Um grupo de seis entrevistadores (José Carlos Avellar, Geraldo Sarno, Miguel Pereira, Ivana Bentes, Arnaldo Carrilho e Liliane Heynemann) coloca Carvalho para discorrer sobre suas opções estéticas em Lavoura Arcaica, mas também sobre sua formação (vendo filmes compulsivamente na Cinemateca do MAM do Rio de Janeiro), o início na profissão (como assistente de Walter Avancini na televisão), suas primeiras novelas (das quais destaca-se Renascer) e seu método ao lidar com o livro Lavoura Arcaica (o contato com elementos da cultura libanesa, mediterrânica). Durante essas conversas, aprendemos que o diretor, em busca da história de sua mãe, realizou uma viagem a Alagoas, guiado por sua antiga babá, que o fez reencontrar com as tradições da cultura no Nordeste brasileiro, tão presentes em sua origem.

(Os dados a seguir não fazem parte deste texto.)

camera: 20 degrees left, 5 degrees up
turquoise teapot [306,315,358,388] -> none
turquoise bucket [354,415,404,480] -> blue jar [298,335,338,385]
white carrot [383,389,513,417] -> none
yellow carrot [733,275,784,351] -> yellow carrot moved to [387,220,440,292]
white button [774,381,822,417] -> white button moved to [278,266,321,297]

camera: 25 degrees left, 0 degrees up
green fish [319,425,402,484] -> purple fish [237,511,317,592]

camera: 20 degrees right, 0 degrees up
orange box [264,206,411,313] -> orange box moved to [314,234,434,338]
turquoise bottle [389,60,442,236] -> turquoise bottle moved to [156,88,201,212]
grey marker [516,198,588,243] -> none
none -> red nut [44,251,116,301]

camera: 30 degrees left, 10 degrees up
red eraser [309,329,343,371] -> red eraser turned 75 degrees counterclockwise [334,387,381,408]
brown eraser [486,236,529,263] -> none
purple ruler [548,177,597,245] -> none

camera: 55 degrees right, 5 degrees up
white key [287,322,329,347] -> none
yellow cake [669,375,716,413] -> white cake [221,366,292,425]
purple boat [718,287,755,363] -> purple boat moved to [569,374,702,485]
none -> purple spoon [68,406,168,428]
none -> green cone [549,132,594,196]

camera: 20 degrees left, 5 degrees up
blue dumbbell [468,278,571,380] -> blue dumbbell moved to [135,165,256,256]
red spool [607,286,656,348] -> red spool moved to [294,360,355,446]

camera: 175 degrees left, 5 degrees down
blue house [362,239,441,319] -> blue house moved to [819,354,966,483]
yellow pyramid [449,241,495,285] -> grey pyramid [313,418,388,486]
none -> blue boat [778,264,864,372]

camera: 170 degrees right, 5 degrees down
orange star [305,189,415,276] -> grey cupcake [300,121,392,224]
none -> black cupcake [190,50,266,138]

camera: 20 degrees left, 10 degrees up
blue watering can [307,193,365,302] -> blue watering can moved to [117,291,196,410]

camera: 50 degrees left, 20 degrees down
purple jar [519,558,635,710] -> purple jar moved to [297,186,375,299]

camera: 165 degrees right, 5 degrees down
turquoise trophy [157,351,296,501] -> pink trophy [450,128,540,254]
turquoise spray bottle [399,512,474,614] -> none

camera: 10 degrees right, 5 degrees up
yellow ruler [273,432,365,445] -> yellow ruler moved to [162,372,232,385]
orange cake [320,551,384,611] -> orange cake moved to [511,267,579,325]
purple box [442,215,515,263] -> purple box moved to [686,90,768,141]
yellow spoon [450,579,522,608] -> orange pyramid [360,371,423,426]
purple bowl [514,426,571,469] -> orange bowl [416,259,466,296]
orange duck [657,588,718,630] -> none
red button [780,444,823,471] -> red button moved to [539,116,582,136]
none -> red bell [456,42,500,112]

Ou de outra viagem ao Líbano, durante a preparação para Lavoura Arcaica, onde foi atrás dos elementos que povoariam as imagens e os sons do filme e, mais que isso, onde encontraria os fios com os quais teceria seu filme em um lento processo de imersão que, por meses, envolveu atores e equipe.

Assim, aprendemos que o diretor optou por montar o filme sequência por sequência, sem ter, de antemão, uma estrutura definida (um “começo, meio e fim” para o filme como um todo) – gesto inusitado, mas que Carvalho justifica ao lembrar que queria que uma imagem ou um som, em determinada sequência, pudesse “chamar” a sequência seguinte. Também ficamos sabendo que o diretor não trabalhou com um roteiro prévio, e que – apesar de ter bastante consciência do que buscava em cada cena – lançou mão do improviso com os atores. Nesse sentido, elogia especialmente a presença de Raul Cortez, cuja entrega ao método do diretor serviu de inspiração para todo o elenco.

A escolha do menino que interpreta o jovem André e do André adulto (Selton Mello) também guardam surpresas: se este empenhou-se em impressionar o diretor para ganhar o papel, aquele foi quase atropelado por uma pessoa da equipe, golpe de sorte que o levou, mais tarde, a ser a escolha do diretor.

As pequenas histórias se sucedem com graça, e o interesse do depoimento de Carvalho pode fascinar o leigo como interessar ao conhecedor de cinema, seja ele profissional ou mero diletante. Acima de tudo, Sobre o Filme Lavour’Arcaica, de Luiz Fernando Carvalho, nos aproxima da realização de uma obra-prima do cinema nacional a partir das palavras de seu autor – um dos maiores diretores da TV brasileira. Ao colocar em primeiro plano, ao invés das curiosidades de bastidor ou da vida pessoal do artista, a estética fílmica e as opções do realizador, o livro preenche uma lacuna que outrora era preenchida pela imprensa especializada, cujo papel torna-se cada vez menos pertinente em nosso país. Uma importante obra para pesquisadores e interessados pelo cinema brasileiro, bem como para o público em geral.

Fabio Camarneiro é professor no curso de Cinema e Audiovisual na Universidade Federal do Espírito Santo – UFES. É doutor em Meios e Processos Audiovisuais pela ECA/USP e mestre em Comunicação Impressa e Audiovisual pela mesma instituição.